▶ **To do**
Everything in the records except the pictures should come back exactly as written.

▶ **Source data**

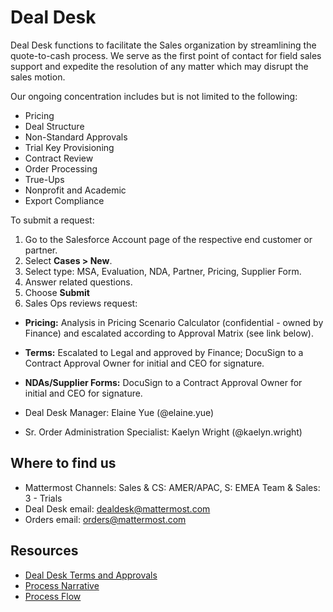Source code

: # Deal Desk

Deal Desk functions to facilitate the Sales organization by streamlining the quote-to-cash process. We serve as the first point of contact for field sales support and expedite the resolution of any matter which may disrupt the sales motion.

Our ongoing concentration includes but is not limited to the following:

* Pricing
* Deal Structure
* Non-Standard Approvals
* Trial Key Provisioning
* Contract Review
* Order Processing
* True-Ups
* Nonprofit and Academic 
* Export Compliance

To submit a request:
1. Go to the Salesforce Account page of the respective end customer or partner.
2. Select **Cases > New**.
3. Select type: MSA, Evaluation, NDA, Partner, Pricing, Supplier Form.
4. Answer related questions.
5. Choose **Submit**
6. Sales Ops reviews request:
  * **Pricing:** Analysis in Pricing Scenario Calculator (confidential - owned by Finance) and escalated according to Approval Matrix (see link below).
  * **Terms:** Escalated to Legal and approved by Finance; DocuSign to a Contract Approval Owner for initial and CEO for signature.
  * **NDAs/Supplier Forms:** DocuSign to a Contract Approval Owner for initial and CEO for signature.

* Deal Desk Manager: Elaine Yue (@elaine.yue)
* Sr. Order Administration Specialist: Kaelyn Wright (@kaelyn.wright)

## Where to find us

* Mattermost Channels: Sales & CS: AMER/APAC, S: EMEA Team & Sales: 3 - Trials
* Deal Desk email: dealdesk@mattermost.com
* Orders email: orders@mattermost.com

## Resources

* [Deal Desk Terms and Approvals](https://docs.google.com/spreadsheets/d/1PGnNmQ-p8Ci0u6pU5Fch94pMpZ_Li5itxLx7IcduiM8/edit?usp=sharing)
* [Process Narrative](https://docs.google.com/document/d/1DucB1CJqKqucLTw_9eqsjm6Fo7mE0J1vtaYcP_2Q_as/edit)
* [Process Flow](https://app.lucidchart.com/invitations/accept/1d41688c-4d12-4966-930f-9c6b34b44bf7)
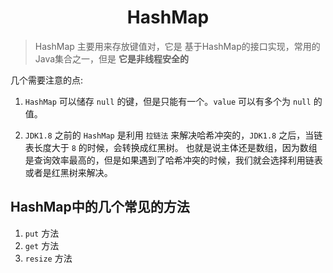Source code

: # <center>HashMap</center>

> HashMap 主要用来存放键值对，它是 基于HashMap的接口实现，常用的Java集合之一，但是 **它是非线程安全的**

几个需要注意的点: 

1. `HashMap` 可以储存 `null` 的键，但是只能有一个。`value` 可以有多个为 `null` 的值。

2. `JDK1.8` 之前的 `HashMap` 是利用 `拉链法` 来解决哈希冲突的，`JDK1.8` 之后，当链表长度大于 `8` 的时候，会转换成红黑树。 也就是说主体还是数组，因为数组是查询效率最高的，但是如果遇到了哈希冲突的时候，我们就会选择利用链表或者是红黑树来解决。


## HashMap中的几个常见的方法

1. `put` 方法
2. `get` 方法
3. `resize` 方法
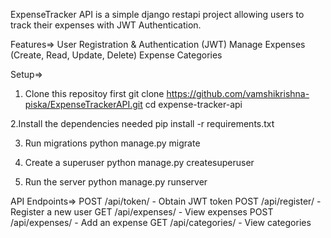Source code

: ExpenseTracker API is a simple django restapi project allowing users to track their expenses with JWT Authentication.

Features=> 
User Registration & Authentication (JWT)
Manage Expenses (Create, Read, Update, Delete)
Expense Categories

Setup=>
1. Clone this repositoy first
git clone https://github.com/vamshikrishna-piska/ExpenseTrackerAPI.git
cd expense-tracker-api

2.Install the dependencies needed
pip install -r requirements.txt

3. Run migrations
python manage.py migrate

4. Create a superuser
python manage.py createsuperuser

5. Run the server
python manage.py runserver



API Endpoints=>
POST /api/token/ - Obtain JWT token
POST /api/register/ - Register a new user
GET /api/expenses/ - View expenses
POST /api/expenses/ - Add an expense
GET /api/categories/ - View categories
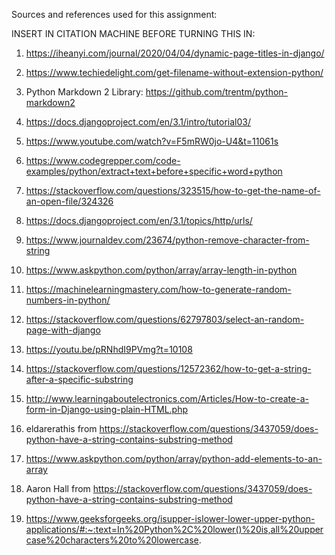 Sources and references used for this assignment:

INSERT IN CITATION MACHINE BEFORE TURNING THIS IN:

1) https://iheanyi.com/journal/2020/04/04/dynamic-page-titles-in-django/

2) https://www.techiedelight.com/get-filename-without-extension-python/

3) Python Markdown 2 Library: https://github.com/trentm/python-markdown2

4) https://docs.djangoproject.com/en/3.1/intro/tutorial03/

5) https://www.youtube.com/watch?v=F5mRW0jo-U4&t=11061s

6) https://www.codegrepper.com/code-examples/python/extract+text+before+specific+word+python

7) https://stackoverflow.com/questions/323515/how-to-get-the-name-of-an-open-file/324326

8) https://docs.djangoproject.com/en/3.1/topics/http/urls/

9) https://www.journaldev.com/23674/python-remove-character-from-string

10) https://www.askpython.com/python/array/array-length-in-python

11) https://machinelearningmastery.com/how-to-generate-random-numbers-in-python/

12) https://stackoverflow.com/questions/62797803/select-an-random-page-with-django

13) https://youtu.be/pRNhdI9PVmg?t=10108

14) https://stackoverflow.com/questions/12572362/how-to-get-a-string-after-a-specific-substring

15) http://www.learningaboutelectronics.com/Articles/How-to-create-a-form-in-Django-using-plain-HTML.php

16) eldarerathis from
https://stackoverflow.com/questions/3437059/does-python-have-a-string-contains-substring-method

17) https://www.askpython.com/python/array/python-add-elements-to-an-array

18) Aaron Hall 
    from https://stackoverflow.com/questions/3437059/does-python-have-a-string-contains-substring-method
	
19) https://www.geeksforgeeks.org/isupper-islower-lower-upper-python-applications/#:~:text=In%20Python%2C%20lower()%20is,all%20uppercase%20characters%20to%20lowercase. 

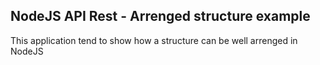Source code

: ## NodeJS API Rest - Arrenged structure example

This application tend to show how a structure can be well arrenged in NodeJS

▶ **Response to the exercise**
Source code

: # Deal Desk

Deal Desk functions to facilitate the Sales organization by streamlining the quote-to-cash process. We serve as the first point of contact for field sales support and expedite the resolution of any matter which may disrupt the sales motion.

Our ongoing concentration includes but is not limited to the following:

* Pricing
* Deal Structure
* Non-Standard Approvals
* Trial Key Provisioning
* Contract Review
* Order Processing
* True-Ups
* Nonprofit and Academic 
* Export Compliance

To submit a request:
1. Go to the Salesforce Account page of the respective end customer or partner.
2. Select **Cases > New**.
3. Select type: MSA, Evaluation, NDA, Partner, Pricing, Supplier Form.
4. Answer related questions.
5. Choose **Submit**
6. Sales Ops reviews request:
  * **Pricing:** Analysis in Pricing Scenario Calculator (confidential - owned by Finance) and escalated according to Approval Matrix (see link below).
  * **Terms:** Escalated to Legal and approved by Finance; DocuSign to a Contract Approval Owner for initial and CEO for signature.
  * **NDAs/Supplier Forms:** DocuSign to a Contract Approval Owner for initial and CEO for signature.

* Deal Desk Manager: Elaine Yue (@elaine.yue)
* Sr. Order Administration Specialist: Kaelyn Wright (@kaelyn.wright)

## Where to find us

* Mattermost Channels: Sales & CS: AMER/APAC, S: EMEA Team & Sales: 3 - Trials
* Deal Desk email: dealdesk@mattermost.com
* Orders email: orders@mattermost.com

## Resources

* [Deal Desk Terms and Approvals](https://docs.google.com/spreadsheets/d/1PGnNmQ-p8Ci0u6pU5Fch94pMpZ_Li5itxLx7IcduiM8/edit?usp=sharing)
* [Process Narrative](https://docs.google.com/document/d/1DucB1CJqKqucLTw_9eqsjm6Fo7mE0J1vtaYcP_2Q_as/edit)
* [Process Flow](https://app.lucidchart.com/invitations/accept/1d41688c-4d12-4966-930f-9c6b34b44bf7)
Source code

: # <center>HashMap</center>

> HashMap 主要用来存放键值对，它是 基于HashMap的接口实现，常用的Java集合之一，但是 **它是非线程安全的**

几个需要注意的点: 

1. `HashMap` 可以储存 `null` 的键，但是只能有一个。`value` 可以有多个为 `null` 的值。

2. `JDK1.8` 之前的 `HashMap` 是利用 `拉链法` 来解决哈希冲突的，`JDK1.8` 之后，当链表长度大于 `8` 的时候，会转换成红黑树。 也就是说主体还是数组，因为数组是查询效率最高的，但是如果遇到了哈希冲突的时候，我们就会选择利用链表或者是红黑树来解决。


## HashMap中的几个常见的方法

1. `put` 方法
2. `get` 方法
3. `resize` 方法
Source code

: ExpenseTracker API is a simple django restapi project allowing users to track their expenses with JWT Authentication.

Features=> 
User Registration & Authentication (JWT)
Manage Expenses (Create, Read, Update, Delete)
Expense Categories

Setup=>
1. Clone this repositoy first
git clone https://github.com/vamshikrishna-piska/ExpenseTrackerAPI.git
cd expense-tracker-api

2.Install the dependencies needed
pip install -r requirements.txt

3. Run migrations
python manage.py migrate

4. Create a superuser
python manage.py createsuperuser

5. Run the server
python manage.py runserver



API Endpoints=>
POST /api/token/ - Obtain JWT token
POST /api/register/ - Register a new user
GET /api/expenses/ - View expenses
POST /api/expenses/ - Add an expense
GET /api/categories/ - View categories
 Sources and references used for this assignment:

INSERT IN CITATION MACHINE BEFORE TURNING THIS IN:

1) https://iheanyi.com/journal/2020/04/04/dynamic-page-titles-in-django/

2) https://www.techiedelight.com/get-filename-without-extension-python/

3) Python Markdown 2 Library: https://github.com/trentm/python-markdown2

4) https://docs.djangoproject.com/en/3.1/intro/tutorial03/

5) https://www.youtube.com/watch?v=F5mRW0jo-U4&t=11061s

6) https://www.codegrepper.com/code-examples/python/extract+text+before+specific+word+python

7) https://stackoverflow.com/questions/323515/how-to-get-the-name-of-an-open-file/324326

8) https://docs.djangoproject.com/en/3.1/topics/http/urls/

9) https://www.journaldev.com/23674/python-remove-character-from-string

10) https://www.askpython.com/python/array/array-length-in-python

11) https://machinelearningmastery.com/how-to-generate-random-numbers-in-python/

12) https://stackoverflow.com/questions/62797803/select-an-random-page-with-django

13) https://youtu.be/pRNhdI9PVmg?t=10108

14) https://stackoverflow.com/questions/12572362/how-to-get-a-string-after-a-specific-substring

15) http://www.learningaboutelectronics.com/Articles/How-to-create-a-form-in-Django-using-plain-HTML.php

16) eldarerathis from
https://stackoverflow.com/questions/3437059/does-python-have-a-string-contains-substring-method

17) https://www.askpython.com/python/array/python-add-elements-to-an-array

18) Aaron Hall 
    from https://stackoverflow.com/questions/3437059/does-python-have-a-string-contains-substring-method
	
19) https://www.geeksforgeeks.org/isupper-islower-lower-upper-python-applications/#:~:text=In%20Python%2C%20lower()%20is,all%20uppercase%20characters%20to%20lowercase. 

Source code

: ## NodeJS API Rest - Arrenged structure example

This application tend to show how a structure can be well arrenged in NodeJS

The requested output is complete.